Delete spam messages no matter how enticing they are

Wiz Feinberg · Post by **Wiz Feinberg** » 13 Jul 2008 11:31 pm

Heads up again; The Russian Business Network in still active and has released a new wave of Storm Worm linked emails, as has the Russian Grisbi Botnet. Both are using current or imaginary, but believable headlines in the subjects, to entice people into clicking on the links in the body.

No matter how enticing the headline in the subject may be the payload ain't worth it. If you get an email with a fantastic subject line, delete it. You'll probably save yourself a visit to the computer clinic!

These botnets are ramping up activity in a recruitment drive, for involuntary new members.

Jeff Garden · Post by **Jeff Garden** » 14 Jul 2008 3:24 am

Hey Wiz, can you trash your computer simply by opening up one of these e-mails or would you have to click on one of the links in the e-mail to do damage? I've always wondered about that since occasionally I'm not sure by the title if something is spam or not. Thanks as always for your help.

Wiz Feinberg · Post by **Wiz Feinberg** » 14 Jul 2008 8:16 am

Jeff Garden wrote:Hey Wiz, can you trash your computer simply by opening up one of these e-mails or would you have to click on one of the links in the e-mail to do damage?

There have been scripts embedded in malicious emails that will infect an unpatched PC when they are previewed or opened. Most recently a script was embedded in a hidden iframe in spam messages sent to Mexico. That script contained codes that exploited 2wire brand DSL modem/router combos that didn't have a personal administrator password set. The exploit was silent and invisible to the users. However, if they did online banking at the major bank in Mexico their request was redirected by the pwned router to a look-alike site that stole their login credentials, then their money.

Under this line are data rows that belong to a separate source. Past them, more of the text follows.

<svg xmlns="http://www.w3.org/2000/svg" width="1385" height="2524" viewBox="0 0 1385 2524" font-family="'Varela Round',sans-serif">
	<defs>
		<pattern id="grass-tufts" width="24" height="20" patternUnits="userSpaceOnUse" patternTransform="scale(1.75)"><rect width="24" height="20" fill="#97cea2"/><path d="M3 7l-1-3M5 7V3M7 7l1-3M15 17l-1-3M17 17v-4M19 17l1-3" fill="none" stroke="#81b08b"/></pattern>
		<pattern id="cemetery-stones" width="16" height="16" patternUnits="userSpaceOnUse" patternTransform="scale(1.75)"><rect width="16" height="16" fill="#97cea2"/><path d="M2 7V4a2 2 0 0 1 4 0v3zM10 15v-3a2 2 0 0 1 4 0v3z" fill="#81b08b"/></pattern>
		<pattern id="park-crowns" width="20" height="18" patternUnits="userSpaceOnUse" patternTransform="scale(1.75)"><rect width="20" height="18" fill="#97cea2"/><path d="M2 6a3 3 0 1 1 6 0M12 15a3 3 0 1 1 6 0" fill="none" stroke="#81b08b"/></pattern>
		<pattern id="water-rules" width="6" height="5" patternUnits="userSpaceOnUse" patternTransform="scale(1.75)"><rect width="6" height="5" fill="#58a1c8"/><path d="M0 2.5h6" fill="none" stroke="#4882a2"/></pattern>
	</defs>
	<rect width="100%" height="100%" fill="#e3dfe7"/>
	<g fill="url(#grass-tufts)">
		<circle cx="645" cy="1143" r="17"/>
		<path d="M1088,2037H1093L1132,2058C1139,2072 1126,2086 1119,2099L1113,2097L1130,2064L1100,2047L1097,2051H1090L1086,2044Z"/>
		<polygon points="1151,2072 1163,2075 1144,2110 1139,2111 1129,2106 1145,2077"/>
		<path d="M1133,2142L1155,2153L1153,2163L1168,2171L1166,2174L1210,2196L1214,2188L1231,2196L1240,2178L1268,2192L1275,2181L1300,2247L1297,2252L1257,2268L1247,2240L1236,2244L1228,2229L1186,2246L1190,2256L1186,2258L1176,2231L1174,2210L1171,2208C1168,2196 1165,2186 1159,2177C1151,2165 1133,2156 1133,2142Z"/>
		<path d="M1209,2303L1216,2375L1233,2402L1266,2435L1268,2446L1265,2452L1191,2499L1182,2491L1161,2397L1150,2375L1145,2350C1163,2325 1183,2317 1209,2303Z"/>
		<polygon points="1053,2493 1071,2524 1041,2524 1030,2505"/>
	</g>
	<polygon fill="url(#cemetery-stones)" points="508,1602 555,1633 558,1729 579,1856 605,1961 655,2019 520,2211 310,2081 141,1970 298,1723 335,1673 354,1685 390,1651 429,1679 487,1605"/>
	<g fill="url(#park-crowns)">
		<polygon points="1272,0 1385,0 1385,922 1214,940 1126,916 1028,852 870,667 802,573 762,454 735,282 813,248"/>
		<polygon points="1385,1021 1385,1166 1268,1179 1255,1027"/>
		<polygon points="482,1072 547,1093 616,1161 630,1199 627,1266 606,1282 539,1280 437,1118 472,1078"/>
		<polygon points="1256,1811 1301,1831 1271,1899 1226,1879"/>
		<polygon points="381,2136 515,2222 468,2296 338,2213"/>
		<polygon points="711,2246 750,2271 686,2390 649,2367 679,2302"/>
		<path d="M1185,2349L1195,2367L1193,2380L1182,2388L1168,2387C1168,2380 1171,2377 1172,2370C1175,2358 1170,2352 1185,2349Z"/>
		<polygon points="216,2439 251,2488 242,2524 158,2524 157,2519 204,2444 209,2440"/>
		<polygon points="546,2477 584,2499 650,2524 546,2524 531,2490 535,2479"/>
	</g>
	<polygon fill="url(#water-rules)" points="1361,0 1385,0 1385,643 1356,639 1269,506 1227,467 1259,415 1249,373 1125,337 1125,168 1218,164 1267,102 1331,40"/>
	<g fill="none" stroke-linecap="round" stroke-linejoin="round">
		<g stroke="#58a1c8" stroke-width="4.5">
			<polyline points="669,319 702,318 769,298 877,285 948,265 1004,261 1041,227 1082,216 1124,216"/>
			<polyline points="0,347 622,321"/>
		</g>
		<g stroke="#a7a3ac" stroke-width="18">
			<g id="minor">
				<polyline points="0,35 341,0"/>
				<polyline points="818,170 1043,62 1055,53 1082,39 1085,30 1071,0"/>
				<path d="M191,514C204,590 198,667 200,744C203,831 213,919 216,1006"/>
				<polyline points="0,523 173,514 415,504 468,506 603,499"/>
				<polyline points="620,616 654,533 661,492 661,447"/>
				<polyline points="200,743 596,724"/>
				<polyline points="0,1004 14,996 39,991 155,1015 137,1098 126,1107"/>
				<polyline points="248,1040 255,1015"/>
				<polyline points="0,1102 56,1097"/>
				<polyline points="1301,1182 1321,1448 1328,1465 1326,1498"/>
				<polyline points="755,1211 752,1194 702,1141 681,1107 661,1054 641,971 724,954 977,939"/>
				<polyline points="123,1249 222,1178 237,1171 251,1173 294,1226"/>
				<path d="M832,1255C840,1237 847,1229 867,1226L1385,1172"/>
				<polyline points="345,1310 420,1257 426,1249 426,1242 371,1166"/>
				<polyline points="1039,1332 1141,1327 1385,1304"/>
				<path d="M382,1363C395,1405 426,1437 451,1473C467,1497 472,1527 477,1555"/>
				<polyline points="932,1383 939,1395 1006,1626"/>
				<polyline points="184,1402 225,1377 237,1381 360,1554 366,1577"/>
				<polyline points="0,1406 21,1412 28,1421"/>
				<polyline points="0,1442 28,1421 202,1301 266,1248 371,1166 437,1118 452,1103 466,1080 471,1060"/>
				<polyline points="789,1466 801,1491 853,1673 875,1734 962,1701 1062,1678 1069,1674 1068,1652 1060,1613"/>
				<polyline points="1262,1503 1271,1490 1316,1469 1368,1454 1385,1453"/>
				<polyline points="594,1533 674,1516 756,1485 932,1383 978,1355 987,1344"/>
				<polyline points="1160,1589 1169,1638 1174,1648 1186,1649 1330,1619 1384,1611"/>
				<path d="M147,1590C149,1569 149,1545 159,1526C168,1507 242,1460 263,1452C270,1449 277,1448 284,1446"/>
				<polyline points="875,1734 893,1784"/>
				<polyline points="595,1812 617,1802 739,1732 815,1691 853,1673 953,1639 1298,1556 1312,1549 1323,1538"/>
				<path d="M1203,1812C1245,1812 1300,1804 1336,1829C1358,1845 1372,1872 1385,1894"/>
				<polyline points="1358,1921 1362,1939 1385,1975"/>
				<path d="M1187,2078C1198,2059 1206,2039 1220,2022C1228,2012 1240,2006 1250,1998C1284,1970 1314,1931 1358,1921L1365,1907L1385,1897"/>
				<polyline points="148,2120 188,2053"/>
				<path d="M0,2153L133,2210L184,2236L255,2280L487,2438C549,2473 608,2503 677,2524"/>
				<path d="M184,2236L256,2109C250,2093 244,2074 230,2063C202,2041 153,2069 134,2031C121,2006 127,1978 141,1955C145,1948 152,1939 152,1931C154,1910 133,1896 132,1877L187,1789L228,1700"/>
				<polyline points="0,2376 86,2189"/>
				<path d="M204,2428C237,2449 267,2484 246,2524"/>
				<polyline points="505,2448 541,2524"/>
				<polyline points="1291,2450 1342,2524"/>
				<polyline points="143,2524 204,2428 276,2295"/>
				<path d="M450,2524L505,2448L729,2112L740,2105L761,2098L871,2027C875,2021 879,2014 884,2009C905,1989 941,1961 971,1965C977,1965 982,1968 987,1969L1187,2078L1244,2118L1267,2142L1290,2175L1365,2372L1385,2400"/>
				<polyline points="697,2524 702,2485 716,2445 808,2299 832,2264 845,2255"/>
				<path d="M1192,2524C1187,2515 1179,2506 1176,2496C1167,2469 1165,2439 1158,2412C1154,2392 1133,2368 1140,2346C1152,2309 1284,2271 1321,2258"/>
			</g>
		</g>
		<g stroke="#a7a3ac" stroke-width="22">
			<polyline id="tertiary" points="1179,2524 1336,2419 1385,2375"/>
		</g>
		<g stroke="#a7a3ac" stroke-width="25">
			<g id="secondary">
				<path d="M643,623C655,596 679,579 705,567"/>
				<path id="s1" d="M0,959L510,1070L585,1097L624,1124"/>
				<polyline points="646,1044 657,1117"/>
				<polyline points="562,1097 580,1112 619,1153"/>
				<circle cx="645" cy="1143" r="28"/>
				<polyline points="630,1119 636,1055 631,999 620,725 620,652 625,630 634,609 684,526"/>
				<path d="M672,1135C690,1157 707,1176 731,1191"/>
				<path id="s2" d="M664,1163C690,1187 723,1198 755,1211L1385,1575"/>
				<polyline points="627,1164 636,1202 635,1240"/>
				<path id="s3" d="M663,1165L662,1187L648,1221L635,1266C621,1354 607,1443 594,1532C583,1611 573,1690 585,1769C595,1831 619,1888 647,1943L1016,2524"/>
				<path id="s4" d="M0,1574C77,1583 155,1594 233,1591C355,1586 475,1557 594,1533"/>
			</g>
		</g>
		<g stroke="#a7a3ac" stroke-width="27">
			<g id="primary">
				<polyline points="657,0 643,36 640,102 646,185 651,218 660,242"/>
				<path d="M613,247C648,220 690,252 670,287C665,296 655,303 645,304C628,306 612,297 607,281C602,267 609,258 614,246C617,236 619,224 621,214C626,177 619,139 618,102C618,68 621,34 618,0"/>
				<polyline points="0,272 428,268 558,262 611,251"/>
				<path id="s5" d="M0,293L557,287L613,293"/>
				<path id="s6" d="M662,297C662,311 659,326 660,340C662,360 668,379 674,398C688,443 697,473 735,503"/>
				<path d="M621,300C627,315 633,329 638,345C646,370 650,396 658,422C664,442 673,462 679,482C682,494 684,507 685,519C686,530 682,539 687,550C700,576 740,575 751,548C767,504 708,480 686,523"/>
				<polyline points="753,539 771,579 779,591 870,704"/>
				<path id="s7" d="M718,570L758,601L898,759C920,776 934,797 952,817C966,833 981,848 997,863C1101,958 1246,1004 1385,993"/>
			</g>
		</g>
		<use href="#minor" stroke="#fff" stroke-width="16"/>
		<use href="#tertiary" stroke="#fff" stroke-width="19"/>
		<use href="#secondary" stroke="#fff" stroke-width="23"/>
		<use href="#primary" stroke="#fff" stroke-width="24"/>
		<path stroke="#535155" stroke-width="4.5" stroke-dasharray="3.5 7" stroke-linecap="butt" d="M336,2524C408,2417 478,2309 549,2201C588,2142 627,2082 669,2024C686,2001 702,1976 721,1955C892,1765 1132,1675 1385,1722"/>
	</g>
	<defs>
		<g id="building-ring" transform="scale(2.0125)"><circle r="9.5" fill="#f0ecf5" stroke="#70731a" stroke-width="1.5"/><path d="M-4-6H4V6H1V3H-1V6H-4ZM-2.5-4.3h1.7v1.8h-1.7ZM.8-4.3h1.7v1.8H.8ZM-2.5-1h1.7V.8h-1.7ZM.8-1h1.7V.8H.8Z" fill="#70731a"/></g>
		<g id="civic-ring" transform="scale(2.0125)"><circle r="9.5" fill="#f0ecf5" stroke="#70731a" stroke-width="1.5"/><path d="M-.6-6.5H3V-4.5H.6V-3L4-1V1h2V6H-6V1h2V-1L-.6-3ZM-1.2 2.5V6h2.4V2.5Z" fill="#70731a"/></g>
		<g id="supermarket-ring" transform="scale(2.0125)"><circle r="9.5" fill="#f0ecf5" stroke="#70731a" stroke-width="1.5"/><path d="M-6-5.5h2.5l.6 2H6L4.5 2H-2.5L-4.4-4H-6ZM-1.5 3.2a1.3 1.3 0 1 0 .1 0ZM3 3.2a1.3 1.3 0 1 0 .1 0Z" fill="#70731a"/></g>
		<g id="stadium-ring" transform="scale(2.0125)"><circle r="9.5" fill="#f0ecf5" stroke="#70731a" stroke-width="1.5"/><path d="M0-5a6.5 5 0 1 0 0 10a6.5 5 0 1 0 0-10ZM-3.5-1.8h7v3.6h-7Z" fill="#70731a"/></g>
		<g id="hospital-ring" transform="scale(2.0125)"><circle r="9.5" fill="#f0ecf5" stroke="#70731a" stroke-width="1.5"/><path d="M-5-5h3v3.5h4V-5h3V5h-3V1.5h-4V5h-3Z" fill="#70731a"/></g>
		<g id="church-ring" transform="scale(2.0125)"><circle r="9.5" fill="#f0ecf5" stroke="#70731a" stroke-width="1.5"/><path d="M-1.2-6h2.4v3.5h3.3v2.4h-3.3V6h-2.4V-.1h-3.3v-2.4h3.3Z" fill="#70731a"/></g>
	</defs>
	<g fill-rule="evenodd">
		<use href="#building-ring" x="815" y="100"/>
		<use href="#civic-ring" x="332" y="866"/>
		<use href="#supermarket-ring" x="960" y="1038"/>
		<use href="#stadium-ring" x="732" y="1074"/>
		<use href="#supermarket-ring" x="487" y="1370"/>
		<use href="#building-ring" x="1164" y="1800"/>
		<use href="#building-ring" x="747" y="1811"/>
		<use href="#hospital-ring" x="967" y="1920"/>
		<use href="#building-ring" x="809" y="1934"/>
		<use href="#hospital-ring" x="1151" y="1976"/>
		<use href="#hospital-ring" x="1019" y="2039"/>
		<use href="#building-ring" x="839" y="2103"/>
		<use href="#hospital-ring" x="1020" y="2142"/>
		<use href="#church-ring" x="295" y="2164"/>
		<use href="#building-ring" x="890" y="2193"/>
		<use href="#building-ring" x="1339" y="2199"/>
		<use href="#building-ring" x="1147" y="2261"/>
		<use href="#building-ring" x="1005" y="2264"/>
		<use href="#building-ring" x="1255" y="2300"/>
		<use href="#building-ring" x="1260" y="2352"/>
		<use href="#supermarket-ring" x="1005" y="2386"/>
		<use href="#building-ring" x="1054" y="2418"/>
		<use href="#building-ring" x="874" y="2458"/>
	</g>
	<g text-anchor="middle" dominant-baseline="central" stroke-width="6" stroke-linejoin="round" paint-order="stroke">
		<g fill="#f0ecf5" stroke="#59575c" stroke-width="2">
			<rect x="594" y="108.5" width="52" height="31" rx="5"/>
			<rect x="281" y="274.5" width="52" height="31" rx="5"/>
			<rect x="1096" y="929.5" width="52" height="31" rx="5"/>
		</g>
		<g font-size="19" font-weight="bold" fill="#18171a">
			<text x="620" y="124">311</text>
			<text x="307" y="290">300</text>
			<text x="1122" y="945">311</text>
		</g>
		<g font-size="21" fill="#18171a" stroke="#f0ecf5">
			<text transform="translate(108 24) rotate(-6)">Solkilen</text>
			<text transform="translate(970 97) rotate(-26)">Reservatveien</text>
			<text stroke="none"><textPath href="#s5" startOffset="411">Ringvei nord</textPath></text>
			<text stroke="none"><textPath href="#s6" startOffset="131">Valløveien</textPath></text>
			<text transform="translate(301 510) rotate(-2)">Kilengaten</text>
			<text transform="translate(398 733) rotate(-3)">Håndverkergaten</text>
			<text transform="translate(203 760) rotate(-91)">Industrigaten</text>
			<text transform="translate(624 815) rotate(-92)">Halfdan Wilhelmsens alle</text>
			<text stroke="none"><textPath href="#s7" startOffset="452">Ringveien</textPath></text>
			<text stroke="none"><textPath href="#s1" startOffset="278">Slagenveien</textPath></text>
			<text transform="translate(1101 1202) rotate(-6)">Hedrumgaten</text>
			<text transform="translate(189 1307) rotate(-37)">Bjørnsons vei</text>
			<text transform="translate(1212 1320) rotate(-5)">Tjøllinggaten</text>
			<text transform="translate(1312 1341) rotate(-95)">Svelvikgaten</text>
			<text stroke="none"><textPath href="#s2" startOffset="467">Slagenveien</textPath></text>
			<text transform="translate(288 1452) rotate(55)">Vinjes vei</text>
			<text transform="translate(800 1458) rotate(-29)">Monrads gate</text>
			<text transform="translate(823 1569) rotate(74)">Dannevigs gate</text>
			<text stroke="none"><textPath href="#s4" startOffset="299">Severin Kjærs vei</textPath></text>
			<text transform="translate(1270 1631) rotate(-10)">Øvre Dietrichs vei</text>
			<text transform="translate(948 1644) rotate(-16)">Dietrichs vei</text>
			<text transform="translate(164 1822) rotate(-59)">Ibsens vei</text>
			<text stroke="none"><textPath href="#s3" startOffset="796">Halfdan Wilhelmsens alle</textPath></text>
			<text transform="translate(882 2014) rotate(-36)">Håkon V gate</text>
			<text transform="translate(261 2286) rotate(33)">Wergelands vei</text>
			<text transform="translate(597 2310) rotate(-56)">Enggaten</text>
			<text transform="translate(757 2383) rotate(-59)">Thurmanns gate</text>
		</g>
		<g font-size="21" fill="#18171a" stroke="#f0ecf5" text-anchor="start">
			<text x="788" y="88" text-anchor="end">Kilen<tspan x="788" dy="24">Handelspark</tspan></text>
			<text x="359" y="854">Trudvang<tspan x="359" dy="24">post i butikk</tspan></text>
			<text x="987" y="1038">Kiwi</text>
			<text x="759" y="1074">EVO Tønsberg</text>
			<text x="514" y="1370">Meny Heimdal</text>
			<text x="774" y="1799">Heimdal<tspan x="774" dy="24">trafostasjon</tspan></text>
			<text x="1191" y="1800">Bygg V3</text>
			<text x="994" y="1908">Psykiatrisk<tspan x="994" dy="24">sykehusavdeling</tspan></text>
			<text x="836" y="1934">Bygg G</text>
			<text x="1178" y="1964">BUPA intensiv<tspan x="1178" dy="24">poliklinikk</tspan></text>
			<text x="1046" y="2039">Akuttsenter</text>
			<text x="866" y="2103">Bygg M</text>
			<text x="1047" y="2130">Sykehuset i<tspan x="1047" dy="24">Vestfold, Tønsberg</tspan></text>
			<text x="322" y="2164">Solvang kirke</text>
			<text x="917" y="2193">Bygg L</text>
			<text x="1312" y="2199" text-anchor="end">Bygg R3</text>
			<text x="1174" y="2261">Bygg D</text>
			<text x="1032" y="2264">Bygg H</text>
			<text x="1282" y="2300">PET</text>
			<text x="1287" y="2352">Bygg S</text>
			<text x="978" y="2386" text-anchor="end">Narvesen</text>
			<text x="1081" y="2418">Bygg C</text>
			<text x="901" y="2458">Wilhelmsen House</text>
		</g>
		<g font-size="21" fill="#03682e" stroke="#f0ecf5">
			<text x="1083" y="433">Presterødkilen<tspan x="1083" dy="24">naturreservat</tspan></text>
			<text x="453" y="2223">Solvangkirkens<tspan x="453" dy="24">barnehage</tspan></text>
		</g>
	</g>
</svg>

The same attack that was successful in Mexico can be used against users anywhere who have not secured their routers, especially 2wire branded models. I have authored three articles about the 2wire modem exploits on my blog, in the Vulnerabilities section. It makes an excellent read for those who think that an unsecured broadband router is safe to use, off the beaten path.

In addition to the modem and router exploit codes there are other nasty items that are often linked to in hidden iframes and false image requests. Sometimes criminals will hire a spam botnet to send out messages containing hostile embedded codes and scripts, as opposed to iframe links. Should you preview or open such a message you had better have a fully patched computer with an up-to-date anti-virus program that has an email scanner module.

Finally, to answer the last part of your question, 99.9999% of all spam messages contain links. Most go to spamvertised websites, but a lot of them lead to Storm or Zlob Trojan destinations. There is a huge spike in activity right now in the Storm botnet that is using all kinds of trick headlines in the subject and body. The links all end up on websites hosting the Storm Trojan. The links to the Zlob Trojan have never subsided in the last several months. The Zlob is characterized by a pop-up or on-page notice that you require an ActiveX Object to play the video that lured you there. The Zlob is one of the most prolific infections in the Wild today.

George Rozak · Post by **George Rozak** » 14 Jul 2008 10:59 pm

Wiz...

Thanks for your help tracking down all of these threats. Your blog is quite extensive. I was wondering if you knew of a list somewhere of the particular models that are vulnerable to these attacks?

I'm using a HomePortal 1000HW manufactured by 2Wire (not using the wireless option) that has a built in firewall. Do you think that the built in firewall might preclude this model from being vulnerable to these attacks? I did a quick net search and couldn't find anything mentioning this model in relation to said threats.

Thanks again for all the time you put in keeping current on this stuff.

George

Wiz Feinberg · Post by **Wiz Feinberg** » 15 Jul 2008 5:57 am

George;
Yes, your modem-router has been successfully exploited by hostile scripts in email messages, or on rigged iframes in hacked websites.

You can read about some exploited HomePortal 1000HW users on dslreports.com. Also read this article about Cross Site Scripting Vulnerabilities in 2Wire modems.

Check your modem to see if pinging google.com yields a believable IP address, or just press in the reset button for a minute and restart the router. Then assign it a unique administrator password and continue securing it against remote administration and UPnP exploits.